How do you resolve the conflict between political short-termism and an industry that works on long-term planning? I suspect that most farmers have given up trying to factor government policy into their plans, given the lack of detail around the introduction of ELMS, the lump sum exit scheme and the delinked payments, and are just getting on with it.
The first tangible sign of how the future might look starts this autumn with the Sustainable Farming Incentive pilot (although expressions of interest in taking part has fallen well short of Defra’s target of 5000). The scheme roll out is planned to start in 2022 but long crop rotation and livestock breeding cycles may mean that farming businesses will not be able to take immediate advantage of it when it becomes more widely available. Inevitably, with BPS gradually tapering off, some businesses will be left with a shortfall in income.
Plugging the gap
As the phasing out of the BPS really starts in earnest next year, most calculations (based on indicative Defra figures) seem to indicate that the gap between ELMS payments and the income received under the old BPS is likely to be substantial – and not in the right direction. This matters as, on average, subsidies represent the profit for many farming businesses. Farm incomes may also be further impacted by the outcome of various trade deals as the limited ability of the Trade & Agriculture Commission to influence the Secretary of State’s negotiations with countries with lower food production and husbandry standards than Britain, becomes apparent.

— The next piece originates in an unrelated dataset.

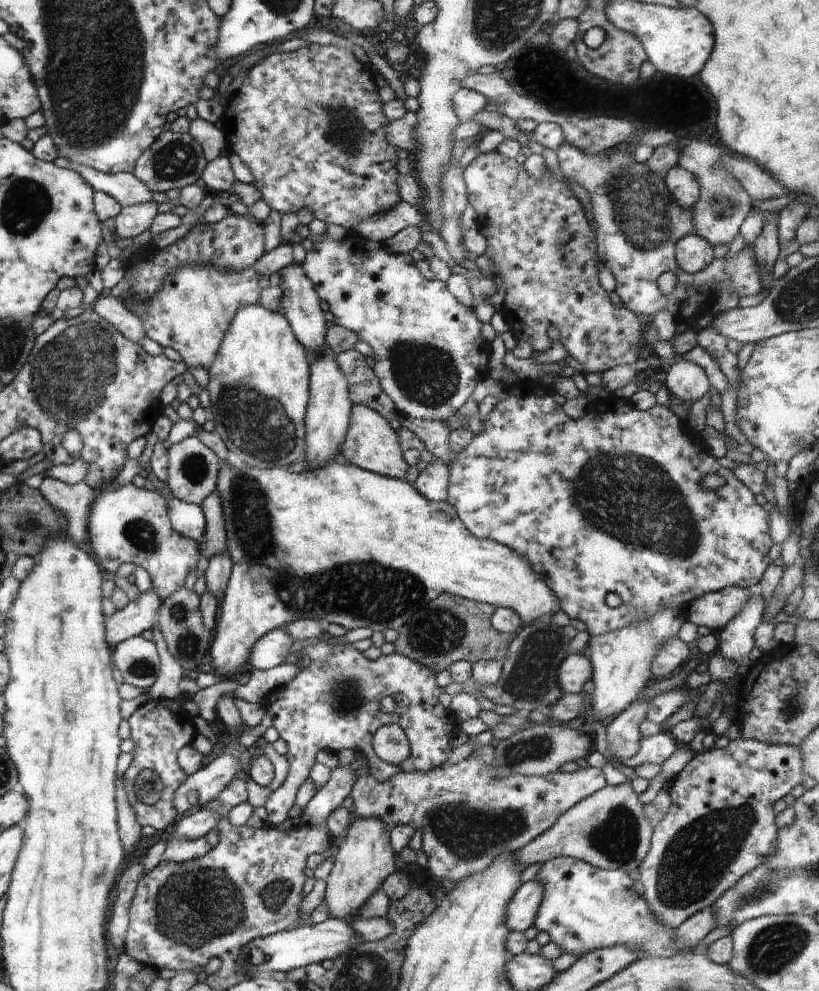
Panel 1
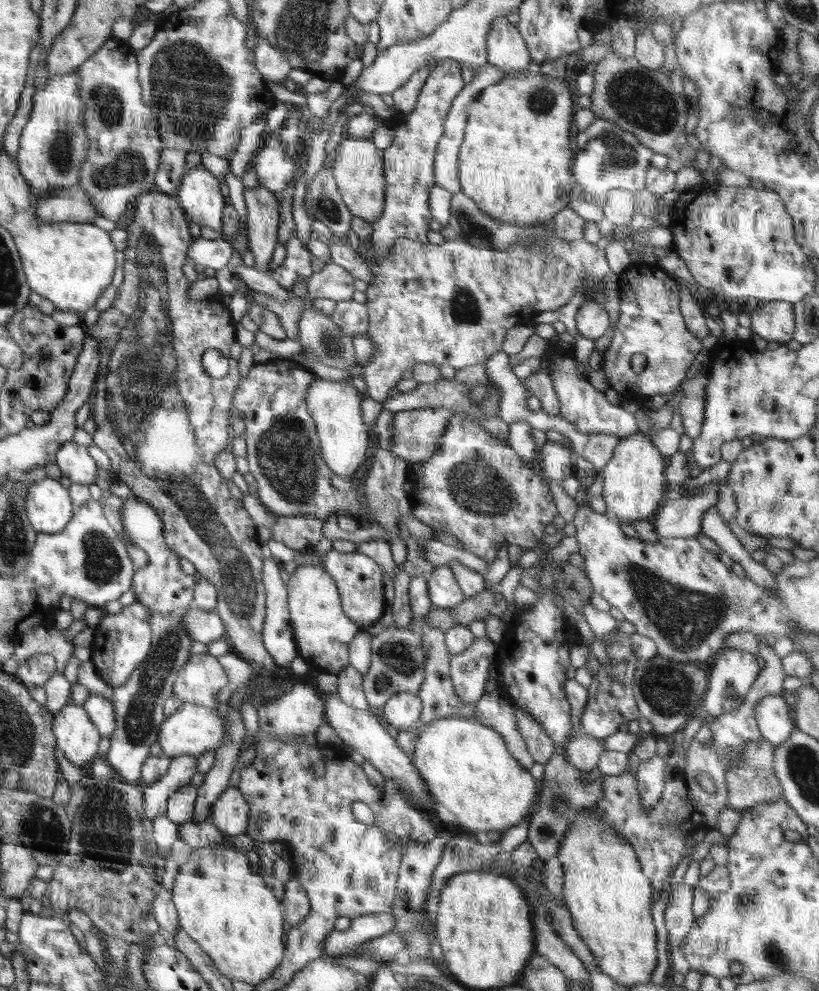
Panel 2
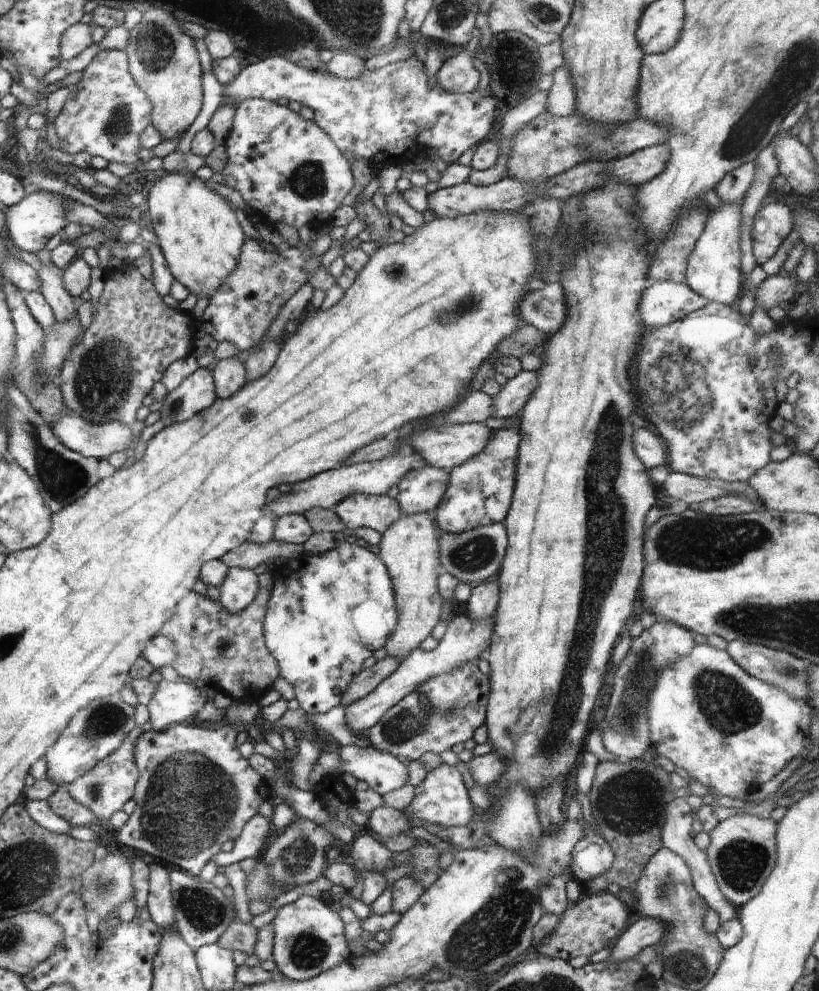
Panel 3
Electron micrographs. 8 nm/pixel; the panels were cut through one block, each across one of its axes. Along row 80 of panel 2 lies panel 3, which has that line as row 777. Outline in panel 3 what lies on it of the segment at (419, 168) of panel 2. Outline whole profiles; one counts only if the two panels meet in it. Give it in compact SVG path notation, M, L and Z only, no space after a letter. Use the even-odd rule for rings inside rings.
M442 764L432 772L428 772L428 776L424 778L422 784L415 787L414 800L405 810L408 812L406 818L410 822L411 828L422 824L461 827L474 818L474 808L464 784L463 776L456 767Z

The likely shortfall means that farmers must get to grips with the mechanics of their business now by reviewing how they are structured; how the farming assets are owned; profit and loss; cash flow; and where productivity gains, such as reducing inputs and using more technology, can be made. Additional grant schemes are also coming on line including the Farming Resilience Fund, which has awarded grants to 19 organisations so they can advise current recipients of the BPS, free of charge, and the £17.5m Farming Innovation Programme which opened in October.
Diversification into non-farming activities is increasing as businesses capitalise on a captive, and more-environmentally aware, population that has (largely) holidayed in the UK this year. Choosing the right path to diversification will depend on the plan for the rest of the farm and on having the right structure in place to support any new business venture. Diversifying does bring challenges: tenants are likely to need their landlord’s permission before making infrastructure changes; planning permission may also be needed; and tax considerations may also play a part in the decision-making process.
Plan to stay viable
Business planning is on the lips of every consultant, professional adviser and industry representative. Even the press is involved: Farmers Weekly has created a Transition Hub complete with various resources to help farmers prepare for the phasing out of BPS, including recording the experience of farmers who are actively grappling with how to bridge their post-BPS income gap.

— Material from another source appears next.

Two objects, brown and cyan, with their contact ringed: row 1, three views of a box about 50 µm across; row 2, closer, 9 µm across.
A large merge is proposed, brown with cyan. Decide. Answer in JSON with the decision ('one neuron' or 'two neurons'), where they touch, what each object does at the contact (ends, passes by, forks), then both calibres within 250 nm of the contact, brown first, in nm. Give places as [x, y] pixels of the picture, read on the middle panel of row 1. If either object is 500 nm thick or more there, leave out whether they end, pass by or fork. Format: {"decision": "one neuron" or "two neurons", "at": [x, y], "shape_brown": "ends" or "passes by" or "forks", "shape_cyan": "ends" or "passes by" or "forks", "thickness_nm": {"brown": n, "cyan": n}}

Not all farms undertake a formal business planning exercise; as a result, many farming businesses continue doing the same thing from one year to the next, largely out of habit, without proper regard for the business’ future viability. In our experience this often leads to inter-generational tension as younger members of the family want to introduce new techniques that sit uncomfortably with the more risk-averse approach of senior family members who are more inclined to ‘asset protect’. Ultimately everyone in the business wants it to thrive but resolving the stand-off may require the involvement of an experienced third party to help arrive at a mutually satisfactory outcome.

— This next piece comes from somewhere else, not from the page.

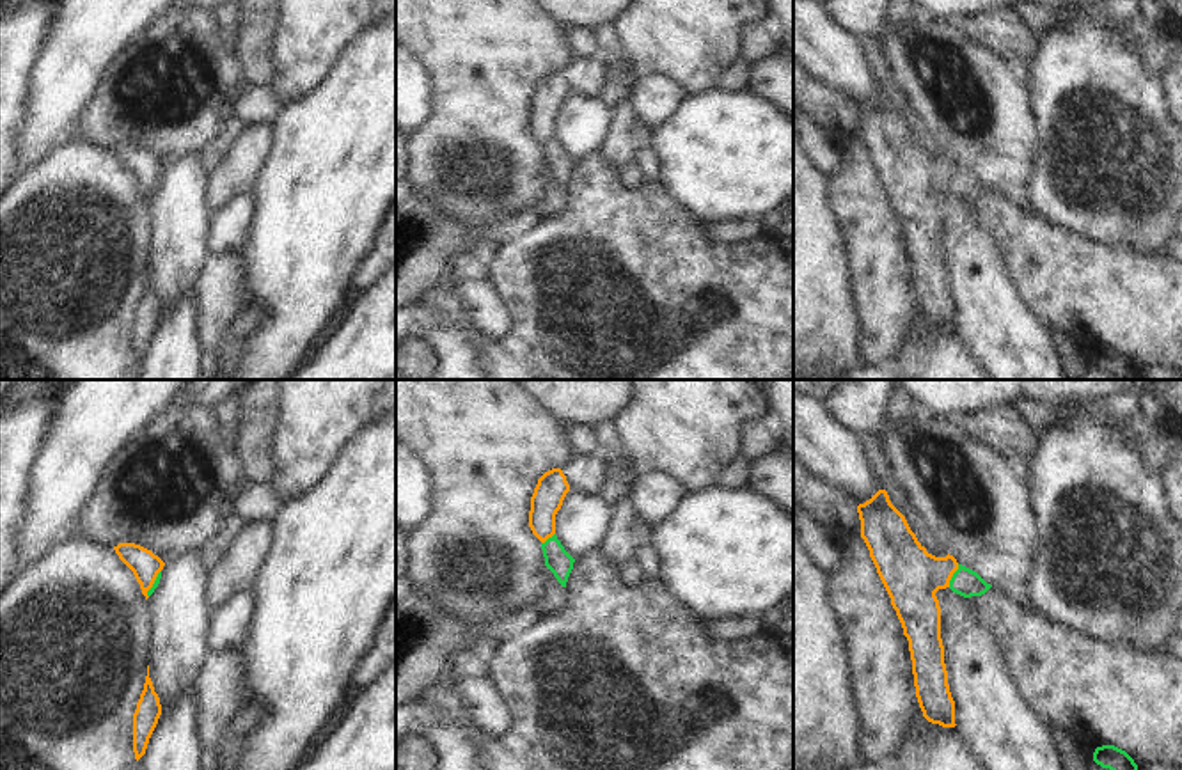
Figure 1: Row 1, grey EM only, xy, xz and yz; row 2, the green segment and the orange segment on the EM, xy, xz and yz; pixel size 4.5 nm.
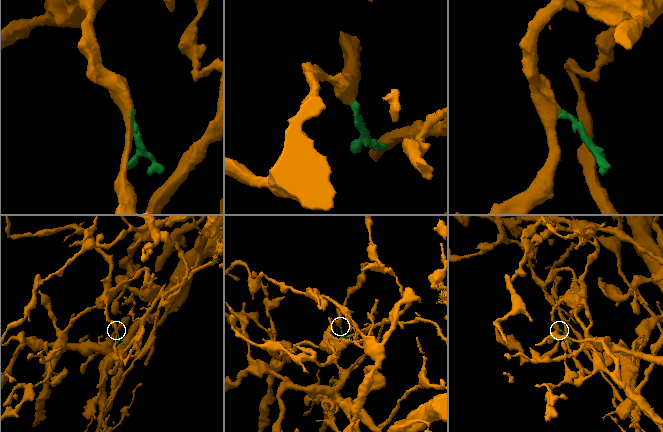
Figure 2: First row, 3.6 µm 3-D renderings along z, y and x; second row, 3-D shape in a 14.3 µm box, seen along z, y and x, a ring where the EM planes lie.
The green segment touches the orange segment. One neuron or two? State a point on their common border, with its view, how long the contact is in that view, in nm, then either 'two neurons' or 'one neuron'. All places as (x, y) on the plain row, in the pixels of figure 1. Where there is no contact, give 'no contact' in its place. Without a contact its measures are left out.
meets green in yz at (953, 178); contact 120 nm long; two neurons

Fail to plan, plan to fail
This well-worn adage has never been truer for the farming industry. Although many aspects of farming are out of farmers’ direct control (climate, political decisions, market prices etc), all farmers need to understand the health of their business so they can make informed decisions about their future. There is no doubt that the government incentive to encourage older farmers to retire may suit some; for others, dealing with succession will become urgent; and for others, restructuring the business to accommodate alternative income streams will be the priority. Regardless of the route chosen, the legal and financial implications of any decision must be factored in if the law of unintended consequences is to be avoided.